• [Quoted text]
-*-

This reference brings a completely new perspective that needs to be considered. When Ezek. 28:14 speaks of the king of Tirus who had fallen from Eden (verses 13 & 17), we know that it does not, as traditionally thought, point to Satan, as it is explicitly noted that “you are a man, and not a god” (verse 2). In a different dispensation, which we choose to refer to as pre-time, or the other reality, these beings were in the midst of the “fiery stones” – “You walked back and forth in the midst of fiery stones” (verse 14). Clearly these fiery stones are part of the Rock, Christ (1 Cor. 10:4), which is filled with God’s glorious nature, the “consuming fire” (Heb. 12:29). These are the “living stones” of which 1 Pet. 2:5 explains the house of God is built.
When Elijah thus asks the widow for cake, he typologically asks to eat of her rhema word, which is potentially filled with the consuming fire of God’s character! It is interesting that the root word of the word cake also points to the substance of the manna in the desert (Ex. 16:4-15; John 6:31). But Jesus widens the meaning thereof, and renders manna in a spiritual sense a clear symbol of the Bride’s rhema-words: “He who eats My flesh and drinks My blood abides in Me, and I in him. As the living Father sent Me, and I live because of the Father, so he who feeds on Me will live because of Me.” (John 6:56-57). [Also remember Matt. 4:4.]
Note Elijah’s precise words to the widow: “And Elijah said to her, ‘Do not fear; go and do as you have said, but make me a small cake from it first, and bring it to me; and afterward make some for yourself and your son.” (1 Kings 17:13)!

-*-

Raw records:
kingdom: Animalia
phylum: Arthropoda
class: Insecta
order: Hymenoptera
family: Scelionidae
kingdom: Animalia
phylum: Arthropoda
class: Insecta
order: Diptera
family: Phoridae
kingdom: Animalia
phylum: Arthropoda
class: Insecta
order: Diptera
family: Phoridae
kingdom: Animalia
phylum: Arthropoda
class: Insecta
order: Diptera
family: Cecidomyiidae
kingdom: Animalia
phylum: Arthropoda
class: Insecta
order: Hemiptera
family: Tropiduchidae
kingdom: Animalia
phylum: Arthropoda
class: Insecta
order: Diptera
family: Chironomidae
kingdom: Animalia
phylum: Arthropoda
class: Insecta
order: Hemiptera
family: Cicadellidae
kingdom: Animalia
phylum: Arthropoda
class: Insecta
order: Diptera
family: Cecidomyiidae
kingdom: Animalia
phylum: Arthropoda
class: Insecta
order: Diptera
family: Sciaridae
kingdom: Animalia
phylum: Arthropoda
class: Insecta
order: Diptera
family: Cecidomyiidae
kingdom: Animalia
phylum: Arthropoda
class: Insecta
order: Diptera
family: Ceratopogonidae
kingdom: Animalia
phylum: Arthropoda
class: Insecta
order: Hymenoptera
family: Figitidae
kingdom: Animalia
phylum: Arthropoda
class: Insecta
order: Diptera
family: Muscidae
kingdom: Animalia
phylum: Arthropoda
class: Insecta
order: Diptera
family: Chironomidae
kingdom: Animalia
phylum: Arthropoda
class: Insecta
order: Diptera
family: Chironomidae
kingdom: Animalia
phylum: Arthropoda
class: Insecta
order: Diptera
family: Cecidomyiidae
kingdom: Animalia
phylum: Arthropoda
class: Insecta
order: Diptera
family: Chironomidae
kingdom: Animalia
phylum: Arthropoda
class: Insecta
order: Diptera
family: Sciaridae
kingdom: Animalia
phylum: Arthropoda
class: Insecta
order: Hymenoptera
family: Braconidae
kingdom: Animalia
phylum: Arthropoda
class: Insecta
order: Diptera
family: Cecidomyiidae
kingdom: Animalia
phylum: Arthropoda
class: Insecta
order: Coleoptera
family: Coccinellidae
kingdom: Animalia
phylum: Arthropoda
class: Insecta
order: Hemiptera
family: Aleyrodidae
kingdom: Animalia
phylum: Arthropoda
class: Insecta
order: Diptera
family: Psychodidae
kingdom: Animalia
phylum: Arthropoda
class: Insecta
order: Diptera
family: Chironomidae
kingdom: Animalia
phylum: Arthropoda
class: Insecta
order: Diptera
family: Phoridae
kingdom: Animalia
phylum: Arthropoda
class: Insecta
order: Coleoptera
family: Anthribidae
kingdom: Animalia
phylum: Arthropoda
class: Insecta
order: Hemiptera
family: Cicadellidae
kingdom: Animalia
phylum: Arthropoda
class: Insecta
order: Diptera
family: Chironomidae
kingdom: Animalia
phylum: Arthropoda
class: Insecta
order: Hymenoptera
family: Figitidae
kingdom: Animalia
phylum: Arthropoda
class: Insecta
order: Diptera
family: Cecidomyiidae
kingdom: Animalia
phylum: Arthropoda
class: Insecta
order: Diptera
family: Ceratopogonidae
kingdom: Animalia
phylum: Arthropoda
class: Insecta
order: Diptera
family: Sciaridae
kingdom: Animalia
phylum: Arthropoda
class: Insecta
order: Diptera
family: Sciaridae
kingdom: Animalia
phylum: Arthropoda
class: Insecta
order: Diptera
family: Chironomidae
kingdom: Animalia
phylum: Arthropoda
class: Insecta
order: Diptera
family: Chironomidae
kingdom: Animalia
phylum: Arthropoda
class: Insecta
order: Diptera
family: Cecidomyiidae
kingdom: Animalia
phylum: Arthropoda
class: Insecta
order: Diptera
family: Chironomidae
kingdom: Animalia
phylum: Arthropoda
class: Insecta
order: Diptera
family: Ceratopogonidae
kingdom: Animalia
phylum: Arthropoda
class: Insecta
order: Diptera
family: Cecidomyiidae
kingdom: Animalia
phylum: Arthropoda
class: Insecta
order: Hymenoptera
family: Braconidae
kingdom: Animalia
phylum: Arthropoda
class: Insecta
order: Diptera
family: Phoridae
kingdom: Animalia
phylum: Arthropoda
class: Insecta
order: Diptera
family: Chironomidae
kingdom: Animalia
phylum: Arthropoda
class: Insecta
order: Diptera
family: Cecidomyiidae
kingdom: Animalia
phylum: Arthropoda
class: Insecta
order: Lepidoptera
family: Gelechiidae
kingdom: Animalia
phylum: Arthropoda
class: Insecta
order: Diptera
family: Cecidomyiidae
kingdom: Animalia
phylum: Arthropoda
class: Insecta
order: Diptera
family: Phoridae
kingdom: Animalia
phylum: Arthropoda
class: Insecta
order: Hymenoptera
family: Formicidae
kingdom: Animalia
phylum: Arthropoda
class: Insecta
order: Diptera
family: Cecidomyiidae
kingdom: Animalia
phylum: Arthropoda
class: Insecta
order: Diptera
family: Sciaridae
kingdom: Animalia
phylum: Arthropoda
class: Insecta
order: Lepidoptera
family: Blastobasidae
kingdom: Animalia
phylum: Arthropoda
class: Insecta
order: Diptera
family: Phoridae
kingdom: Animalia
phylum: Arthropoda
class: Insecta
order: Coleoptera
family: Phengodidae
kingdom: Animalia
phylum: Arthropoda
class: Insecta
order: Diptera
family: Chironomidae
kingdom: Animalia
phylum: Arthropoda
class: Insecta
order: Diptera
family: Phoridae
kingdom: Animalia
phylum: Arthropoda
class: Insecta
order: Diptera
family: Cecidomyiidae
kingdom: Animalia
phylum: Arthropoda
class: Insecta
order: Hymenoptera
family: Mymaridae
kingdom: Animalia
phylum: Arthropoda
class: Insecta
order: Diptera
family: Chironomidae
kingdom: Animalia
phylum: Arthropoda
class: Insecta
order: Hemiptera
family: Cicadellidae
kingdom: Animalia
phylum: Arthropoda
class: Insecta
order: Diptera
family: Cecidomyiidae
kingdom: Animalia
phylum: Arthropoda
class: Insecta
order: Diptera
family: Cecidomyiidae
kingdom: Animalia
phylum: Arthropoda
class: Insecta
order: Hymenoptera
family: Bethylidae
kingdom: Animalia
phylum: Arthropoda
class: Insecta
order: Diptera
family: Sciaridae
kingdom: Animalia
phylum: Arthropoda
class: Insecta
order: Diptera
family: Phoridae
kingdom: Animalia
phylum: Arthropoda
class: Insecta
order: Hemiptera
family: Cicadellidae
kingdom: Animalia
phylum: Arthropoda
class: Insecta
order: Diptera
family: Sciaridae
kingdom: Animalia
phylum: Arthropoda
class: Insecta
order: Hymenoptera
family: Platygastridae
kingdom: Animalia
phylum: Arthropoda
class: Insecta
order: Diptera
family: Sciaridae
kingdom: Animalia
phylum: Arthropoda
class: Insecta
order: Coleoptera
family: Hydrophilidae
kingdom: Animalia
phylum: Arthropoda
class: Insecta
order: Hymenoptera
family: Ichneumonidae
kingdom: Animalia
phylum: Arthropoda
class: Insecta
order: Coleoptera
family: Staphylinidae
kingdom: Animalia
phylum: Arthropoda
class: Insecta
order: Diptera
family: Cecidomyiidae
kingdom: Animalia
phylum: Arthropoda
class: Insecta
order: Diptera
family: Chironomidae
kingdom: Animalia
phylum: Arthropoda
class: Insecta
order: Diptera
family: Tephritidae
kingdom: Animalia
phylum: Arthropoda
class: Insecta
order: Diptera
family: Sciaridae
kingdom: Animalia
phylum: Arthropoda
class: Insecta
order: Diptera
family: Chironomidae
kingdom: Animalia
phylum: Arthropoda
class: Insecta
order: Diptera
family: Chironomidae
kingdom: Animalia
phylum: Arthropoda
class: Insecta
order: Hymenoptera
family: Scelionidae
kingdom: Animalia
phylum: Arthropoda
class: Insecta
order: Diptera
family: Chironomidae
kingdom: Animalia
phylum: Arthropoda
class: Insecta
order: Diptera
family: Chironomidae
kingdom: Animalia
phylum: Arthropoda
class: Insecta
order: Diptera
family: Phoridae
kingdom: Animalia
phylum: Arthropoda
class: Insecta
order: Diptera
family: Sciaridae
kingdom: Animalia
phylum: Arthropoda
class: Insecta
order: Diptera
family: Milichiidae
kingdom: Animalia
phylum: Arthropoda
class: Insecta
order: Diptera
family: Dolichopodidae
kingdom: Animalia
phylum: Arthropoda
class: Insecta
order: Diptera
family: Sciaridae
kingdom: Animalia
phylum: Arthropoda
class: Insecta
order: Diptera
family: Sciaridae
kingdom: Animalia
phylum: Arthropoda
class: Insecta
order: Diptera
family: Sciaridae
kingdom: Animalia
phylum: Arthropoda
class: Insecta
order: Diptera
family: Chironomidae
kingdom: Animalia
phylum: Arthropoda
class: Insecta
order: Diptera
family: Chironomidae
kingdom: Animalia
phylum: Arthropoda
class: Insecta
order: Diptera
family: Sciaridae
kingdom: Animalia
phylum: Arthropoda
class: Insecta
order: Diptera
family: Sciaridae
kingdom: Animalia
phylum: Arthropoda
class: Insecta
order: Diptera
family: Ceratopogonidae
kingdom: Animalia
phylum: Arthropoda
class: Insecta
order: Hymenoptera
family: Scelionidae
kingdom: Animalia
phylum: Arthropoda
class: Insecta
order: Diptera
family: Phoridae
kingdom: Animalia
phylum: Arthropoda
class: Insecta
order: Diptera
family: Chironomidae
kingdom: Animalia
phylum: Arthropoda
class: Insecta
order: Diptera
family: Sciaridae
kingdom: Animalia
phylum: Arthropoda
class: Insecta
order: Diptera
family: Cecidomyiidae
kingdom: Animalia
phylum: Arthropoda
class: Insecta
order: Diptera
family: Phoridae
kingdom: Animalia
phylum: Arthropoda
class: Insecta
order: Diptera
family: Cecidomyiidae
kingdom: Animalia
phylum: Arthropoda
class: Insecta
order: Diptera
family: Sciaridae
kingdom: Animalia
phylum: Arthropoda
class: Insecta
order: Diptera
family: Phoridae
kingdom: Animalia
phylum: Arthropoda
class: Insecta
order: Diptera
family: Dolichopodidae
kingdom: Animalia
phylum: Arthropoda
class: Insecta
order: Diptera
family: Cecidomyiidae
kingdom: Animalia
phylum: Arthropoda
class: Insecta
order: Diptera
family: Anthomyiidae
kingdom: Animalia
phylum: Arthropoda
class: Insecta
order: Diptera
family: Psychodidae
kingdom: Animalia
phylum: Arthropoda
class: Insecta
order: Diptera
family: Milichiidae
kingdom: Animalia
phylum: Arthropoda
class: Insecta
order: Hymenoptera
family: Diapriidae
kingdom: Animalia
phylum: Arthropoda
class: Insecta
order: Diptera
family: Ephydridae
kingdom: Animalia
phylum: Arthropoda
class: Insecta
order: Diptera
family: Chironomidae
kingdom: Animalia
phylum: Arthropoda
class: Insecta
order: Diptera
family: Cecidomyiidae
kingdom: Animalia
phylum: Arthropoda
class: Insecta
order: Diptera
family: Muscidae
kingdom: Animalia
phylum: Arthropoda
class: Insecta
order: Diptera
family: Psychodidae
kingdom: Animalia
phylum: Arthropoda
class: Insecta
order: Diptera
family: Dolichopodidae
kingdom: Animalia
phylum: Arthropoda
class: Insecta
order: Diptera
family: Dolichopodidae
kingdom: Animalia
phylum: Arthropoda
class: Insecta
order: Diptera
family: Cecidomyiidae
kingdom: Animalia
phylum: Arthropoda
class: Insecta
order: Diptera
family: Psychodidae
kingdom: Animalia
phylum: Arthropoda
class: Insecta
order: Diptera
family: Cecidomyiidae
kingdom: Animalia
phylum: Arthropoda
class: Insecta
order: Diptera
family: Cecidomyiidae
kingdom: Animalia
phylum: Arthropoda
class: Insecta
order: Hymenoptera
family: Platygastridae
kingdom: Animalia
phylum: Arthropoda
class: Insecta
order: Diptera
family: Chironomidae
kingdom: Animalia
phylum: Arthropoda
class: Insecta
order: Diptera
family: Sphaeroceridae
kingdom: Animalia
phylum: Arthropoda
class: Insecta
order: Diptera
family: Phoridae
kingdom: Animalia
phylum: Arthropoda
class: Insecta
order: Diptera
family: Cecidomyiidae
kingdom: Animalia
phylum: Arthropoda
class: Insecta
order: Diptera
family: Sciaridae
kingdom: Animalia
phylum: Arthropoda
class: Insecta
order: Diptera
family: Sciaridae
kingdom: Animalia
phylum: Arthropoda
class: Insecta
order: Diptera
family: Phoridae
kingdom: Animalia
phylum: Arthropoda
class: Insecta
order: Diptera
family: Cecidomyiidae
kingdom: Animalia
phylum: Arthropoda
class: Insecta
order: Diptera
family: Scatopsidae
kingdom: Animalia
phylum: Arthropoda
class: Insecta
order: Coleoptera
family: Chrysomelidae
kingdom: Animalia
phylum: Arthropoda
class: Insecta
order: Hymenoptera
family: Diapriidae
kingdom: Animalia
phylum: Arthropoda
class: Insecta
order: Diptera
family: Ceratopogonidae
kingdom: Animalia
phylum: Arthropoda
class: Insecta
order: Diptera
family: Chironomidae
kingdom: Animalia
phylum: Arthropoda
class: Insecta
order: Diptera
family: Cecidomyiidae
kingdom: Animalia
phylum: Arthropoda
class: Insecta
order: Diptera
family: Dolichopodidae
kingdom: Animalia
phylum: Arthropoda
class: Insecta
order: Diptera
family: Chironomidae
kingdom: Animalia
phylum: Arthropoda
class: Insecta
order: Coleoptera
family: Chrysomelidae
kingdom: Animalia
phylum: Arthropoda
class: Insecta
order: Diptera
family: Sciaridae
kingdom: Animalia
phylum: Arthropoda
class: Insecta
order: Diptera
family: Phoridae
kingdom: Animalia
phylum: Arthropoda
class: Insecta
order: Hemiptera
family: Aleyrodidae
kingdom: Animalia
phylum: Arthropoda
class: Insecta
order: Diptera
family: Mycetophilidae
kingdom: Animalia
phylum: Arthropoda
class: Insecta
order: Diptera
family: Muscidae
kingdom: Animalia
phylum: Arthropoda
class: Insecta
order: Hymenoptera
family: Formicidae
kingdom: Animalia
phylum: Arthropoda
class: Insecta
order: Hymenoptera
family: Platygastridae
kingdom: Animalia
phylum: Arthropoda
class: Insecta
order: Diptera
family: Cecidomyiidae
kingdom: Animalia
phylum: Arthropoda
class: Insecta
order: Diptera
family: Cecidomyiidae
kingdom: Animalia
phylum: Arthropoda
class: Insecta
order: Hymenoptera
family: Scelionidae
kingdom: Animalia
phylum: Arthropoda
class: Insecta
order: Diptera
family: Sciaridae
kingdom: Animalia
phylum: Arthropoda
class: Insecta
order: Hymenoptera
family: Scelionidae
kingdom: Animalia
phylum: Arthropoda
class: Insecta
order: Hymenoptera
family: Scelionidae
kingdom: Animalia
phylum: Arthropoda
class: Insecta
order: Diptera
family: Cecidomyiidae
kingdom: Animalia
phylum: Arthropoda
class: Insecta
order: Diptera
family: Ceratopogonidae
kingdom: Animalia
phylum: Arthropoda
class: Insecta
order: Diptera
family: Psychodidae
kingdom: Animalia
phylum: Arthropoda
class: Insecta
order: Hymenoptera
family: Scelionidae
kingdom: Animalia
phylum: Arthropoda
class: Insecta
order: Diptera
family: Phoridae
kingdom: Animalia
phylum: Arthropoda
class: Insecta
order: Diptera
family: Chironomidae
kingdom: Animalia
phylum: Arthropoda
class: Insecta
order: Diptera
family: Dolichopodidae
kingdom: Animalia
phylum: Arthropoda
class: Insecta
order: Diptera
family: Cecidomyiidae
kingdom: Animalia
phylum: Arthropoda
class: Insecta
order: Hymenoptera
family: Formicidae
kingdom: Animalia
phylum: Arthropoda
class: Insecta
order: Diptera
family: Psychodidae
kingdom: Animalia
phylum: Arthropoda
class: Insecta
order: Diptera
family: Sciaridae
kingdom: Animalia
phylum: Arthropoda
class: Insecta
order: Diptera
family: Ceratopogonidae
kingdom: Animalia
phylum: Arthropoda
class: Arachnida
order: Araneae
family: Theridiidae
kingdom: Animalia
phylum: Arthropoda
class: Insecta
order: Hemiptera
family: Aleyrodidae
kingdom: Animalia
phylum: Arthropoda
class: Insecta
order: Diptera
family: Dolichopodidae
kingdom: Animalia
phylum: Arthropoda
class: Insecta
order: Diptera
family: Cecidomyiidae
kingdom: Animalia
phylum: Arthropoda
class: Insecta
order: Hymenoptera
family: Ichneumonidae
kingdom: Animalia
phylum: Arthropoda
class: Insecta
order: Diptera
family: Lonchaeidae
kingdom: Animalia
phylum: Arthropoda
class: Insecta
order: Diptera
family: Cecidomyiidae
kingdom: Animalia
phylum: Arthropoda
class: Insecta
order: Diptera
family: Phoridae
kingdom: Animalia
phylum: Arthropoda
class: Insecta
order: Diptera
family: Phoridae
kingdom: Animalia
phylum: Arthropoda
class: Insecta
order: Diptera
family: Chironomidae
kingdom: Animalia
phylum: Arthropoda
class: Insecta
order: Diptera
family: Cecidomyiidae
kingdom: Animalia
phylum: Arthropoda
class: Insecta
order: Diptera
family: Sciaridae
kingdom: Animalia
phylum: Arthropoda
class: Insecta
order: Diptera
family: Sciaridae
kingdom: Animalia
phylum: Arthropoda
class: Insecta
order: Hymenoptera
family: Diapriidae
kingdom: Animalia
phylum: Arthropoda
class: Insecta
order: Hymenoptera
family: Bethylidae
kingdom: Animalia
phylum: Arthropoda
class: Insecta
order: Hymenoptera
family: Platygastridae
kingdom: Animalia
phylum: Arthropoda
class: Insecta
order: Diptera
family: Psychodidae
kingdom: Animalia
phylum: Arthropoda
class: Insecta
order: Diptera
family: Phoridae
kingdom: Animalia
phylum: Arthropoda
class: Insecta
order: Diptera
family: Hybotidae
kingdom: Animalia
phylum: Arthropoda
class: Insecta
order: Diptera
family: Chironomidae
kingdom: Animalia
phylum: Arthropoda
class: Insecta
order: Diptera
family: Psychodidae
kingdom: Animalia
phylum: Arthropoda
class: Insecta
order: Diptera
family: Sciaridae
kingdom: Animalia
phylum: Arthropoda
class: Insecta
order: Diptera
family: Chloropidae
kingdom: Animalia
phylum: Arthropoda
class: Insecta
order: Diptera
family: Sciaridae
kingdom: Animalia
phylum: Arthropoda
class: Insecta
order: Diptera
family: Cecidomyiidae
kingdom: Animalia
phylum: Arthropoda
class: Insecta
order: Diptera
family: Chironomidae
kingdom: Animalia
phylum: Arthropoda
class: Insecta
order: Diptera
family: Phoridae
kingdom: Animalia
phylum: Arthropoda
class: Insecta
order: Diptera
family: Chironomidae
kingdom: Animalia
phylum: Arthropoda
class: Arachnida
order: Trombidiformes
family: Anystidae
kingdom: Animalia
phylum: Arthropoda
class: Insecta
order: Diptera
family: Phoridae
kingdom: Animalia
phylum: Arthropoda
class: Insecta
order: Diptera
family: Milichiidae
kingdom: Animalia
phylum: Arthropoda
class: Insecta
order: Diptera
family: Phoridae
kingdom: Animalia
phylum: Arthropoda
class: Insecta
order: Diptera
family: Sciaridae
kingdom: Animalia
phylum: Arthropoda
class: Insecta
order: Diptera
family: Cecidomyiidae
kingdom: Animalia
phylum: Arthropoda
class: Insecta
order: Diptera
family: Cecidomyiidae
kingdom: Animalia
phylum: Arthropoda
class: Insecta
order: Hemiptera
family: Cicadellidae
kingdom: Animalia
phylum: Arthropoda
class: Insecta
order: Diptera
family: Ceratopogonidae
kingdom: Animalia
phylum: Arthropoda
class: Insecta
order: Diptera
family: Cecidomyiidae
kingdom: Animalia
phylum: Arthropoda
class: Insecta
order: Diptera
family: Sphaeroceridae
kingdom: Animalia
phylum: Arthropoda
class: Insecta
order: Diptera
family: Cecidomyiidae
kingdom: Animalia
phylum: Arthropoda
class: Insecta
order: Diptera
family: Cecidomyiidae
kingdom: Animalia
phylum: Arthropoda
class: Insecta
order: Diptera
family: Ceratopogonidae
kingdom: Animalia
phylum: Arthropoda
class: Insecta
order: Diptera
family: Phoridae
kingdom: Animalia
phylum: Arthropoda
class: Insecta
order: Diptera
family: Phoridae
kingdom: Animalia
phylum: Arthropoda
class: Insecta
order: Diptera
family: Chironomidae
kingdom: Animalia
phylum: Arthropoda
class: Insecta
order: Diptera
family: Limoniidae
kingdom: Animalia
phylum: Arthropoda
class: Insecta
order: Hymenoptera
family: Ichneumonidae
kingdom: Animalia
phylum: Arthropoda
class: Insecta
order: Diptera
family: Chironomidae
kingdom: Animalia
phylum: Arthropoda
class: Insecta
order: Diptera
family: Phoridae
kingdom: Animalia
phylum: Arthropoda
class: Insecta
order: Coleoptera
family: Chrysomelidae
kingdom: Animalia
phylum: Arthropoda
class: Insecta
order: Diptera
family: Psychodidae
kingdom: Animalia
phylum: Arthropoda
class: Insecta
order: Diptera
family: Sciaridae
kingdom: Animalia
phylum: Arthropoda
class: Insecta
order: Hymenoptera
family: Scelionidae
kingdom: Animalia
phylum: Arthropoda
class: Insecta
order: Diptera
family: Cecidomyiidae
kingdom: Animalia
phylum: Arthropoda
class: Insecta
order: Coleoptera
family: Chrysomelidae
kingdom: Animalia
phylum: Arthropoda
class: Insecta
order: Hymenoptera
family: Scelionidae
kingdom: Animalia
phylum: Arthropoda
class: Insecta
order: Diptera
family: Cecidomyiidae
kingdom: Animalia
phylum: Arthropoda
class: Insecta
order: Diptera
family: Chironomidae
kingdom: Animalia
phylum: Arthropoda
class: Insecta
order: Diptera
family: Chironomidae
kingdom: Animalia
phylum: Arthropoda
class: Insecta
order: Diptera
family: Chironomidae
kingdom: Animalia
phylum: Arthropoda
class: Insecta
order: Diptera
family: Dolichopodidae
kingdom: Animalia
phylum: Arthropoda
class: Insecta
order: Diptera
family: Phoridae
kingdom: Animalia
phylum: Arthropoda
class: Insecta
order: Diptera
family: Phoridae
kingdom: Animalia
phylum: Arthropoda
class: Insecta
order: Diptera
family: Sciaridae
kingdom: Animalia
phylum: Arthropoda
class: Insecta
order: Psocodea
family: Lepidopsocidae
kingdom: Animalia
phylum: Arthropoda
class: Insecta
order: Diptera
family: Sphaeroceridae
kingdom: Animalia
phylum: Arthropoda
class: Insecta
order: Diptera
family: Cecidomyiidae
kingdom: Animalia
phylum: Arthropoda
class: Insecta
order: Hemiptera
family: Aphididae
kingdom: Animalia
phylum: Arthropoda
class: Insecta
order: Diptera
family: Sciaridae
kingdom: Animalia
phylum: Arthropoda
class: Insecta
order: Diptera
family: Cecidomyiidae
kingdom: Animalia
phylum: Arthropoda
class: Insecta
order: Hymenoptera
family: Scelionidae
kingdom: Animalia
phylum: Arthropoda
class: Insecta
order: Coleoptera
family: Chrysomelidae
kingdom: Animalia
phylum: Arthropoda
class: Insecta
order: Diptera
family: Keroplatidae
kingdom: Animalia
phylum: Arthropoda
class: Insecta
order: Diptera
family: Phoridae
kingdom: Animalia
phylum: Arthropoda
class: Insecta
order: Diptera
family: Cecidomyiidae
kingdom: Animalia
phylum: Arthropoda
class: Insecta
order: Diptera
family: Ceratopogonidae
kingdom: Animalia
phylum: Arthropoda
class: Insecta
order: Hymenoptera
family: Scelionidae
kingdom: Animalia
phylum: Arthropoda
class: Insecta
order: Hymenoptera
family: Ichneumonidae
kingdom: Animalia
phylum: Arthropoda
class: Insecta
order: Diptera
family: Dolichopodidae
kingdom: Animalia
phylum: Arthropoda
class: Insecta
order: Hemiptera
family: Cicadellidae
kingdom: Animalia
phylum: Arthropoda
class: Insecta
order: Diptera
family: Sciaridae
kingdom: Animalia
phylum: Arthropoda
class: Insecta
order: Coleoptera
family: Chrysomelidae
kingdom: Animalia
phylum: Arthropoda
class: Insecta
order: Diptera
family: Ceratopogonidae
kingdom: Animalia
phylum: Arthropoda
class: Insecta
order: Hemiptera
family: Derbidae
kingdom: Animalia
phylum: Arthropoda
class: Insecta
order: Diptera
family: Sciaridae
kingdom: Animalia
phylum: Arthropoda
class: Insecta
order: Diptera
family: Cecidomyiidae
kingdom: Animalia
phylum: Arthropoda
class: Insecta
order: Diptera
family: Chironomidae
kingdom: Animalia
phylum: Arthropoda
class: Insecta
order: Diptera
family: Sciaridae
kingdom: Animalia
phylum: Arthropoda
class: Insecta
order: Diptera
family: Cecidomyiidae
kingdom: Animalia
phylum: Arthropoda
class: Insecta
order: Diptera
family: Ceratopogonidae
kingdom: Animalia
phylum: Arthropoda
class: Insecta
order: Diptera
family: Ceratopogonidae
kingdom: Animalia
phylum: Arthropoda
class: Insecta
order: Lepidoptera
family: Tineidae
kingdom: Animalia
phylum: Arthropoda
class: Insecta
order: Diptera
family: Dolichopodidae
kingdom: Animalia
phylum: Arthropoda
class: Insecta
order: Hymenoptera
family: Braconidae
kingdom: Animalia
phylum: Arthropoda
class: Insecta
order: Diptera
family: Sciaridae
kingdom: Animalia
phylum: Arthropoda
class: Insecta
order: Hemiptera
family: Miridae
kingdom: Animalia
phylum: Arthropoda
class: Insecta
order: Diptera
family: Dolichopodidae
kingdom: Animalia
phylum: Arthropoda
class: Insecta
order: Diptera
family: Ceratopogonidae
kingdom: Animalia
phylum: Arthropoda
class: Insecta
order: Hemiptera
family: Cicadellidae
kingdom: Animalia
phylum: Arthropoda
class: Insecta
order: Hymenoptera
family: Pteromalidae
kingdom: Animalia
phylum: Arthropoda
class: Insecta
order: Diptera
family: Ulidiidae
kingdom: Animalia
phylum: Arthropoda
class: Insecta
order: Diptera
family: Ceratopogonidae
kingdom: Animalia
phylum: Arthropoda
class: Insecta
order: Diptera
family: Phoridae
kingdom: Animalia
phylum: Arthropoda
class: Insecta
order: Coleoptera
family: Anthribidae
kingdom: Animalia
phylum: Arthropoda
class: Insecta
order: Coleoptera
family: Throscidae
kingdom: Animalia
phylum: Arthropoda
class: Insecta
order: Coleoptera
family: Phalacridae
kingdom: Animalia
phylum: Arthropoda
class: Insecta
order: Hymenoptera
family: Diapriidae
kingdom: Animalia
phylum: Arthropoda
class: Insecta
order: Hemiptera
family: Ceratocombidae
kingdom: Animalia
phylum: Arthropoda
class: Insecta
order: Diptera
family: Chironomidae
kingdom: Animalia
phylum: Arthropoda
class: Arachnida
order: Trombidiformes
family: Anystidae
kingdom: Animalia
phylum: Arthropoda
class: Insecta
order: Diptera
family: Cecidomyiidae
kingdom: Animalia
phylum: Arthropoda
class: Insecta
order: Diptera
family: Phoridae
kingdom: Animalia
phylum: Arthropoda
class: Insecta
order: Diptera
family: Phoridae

-*-

• [Required task] From the commentary above, reproduce word for word the section that begins with the words containing "When Elijah thus" and ends with "(1 Kings 17:13)!".

• [Output for this exercise]
When Elijah thus asks the widow for cake, he typologically asks to eat of her rhema word, which is potentially filled with the consuming fire of God’s character! It is interesting that the root word of the word cake also points to the substance of the manna in the desert (Ex. 16:4-15; John 6:31). But Jesus widens the meaning thereof, and renders manna in a spiritual sense a clear symbol of the Bride’s rhema-words: “He who eats My flesh and drinks My blood abides in Me, and I in him. As the living Father sent Me, and I live because of the Father, so he who feeds on Me will live because of Me.” (John 6:56-57). [Also remember Matt. 4:4.]
Note Elijah’s precise words to the widow: “And Elijah said to her, ‘Do not fear; go and do as you have said, but make me a small cake from it first, and bring it to me; and afterward make some for yourself and your son.” (1 Kings 17:13)!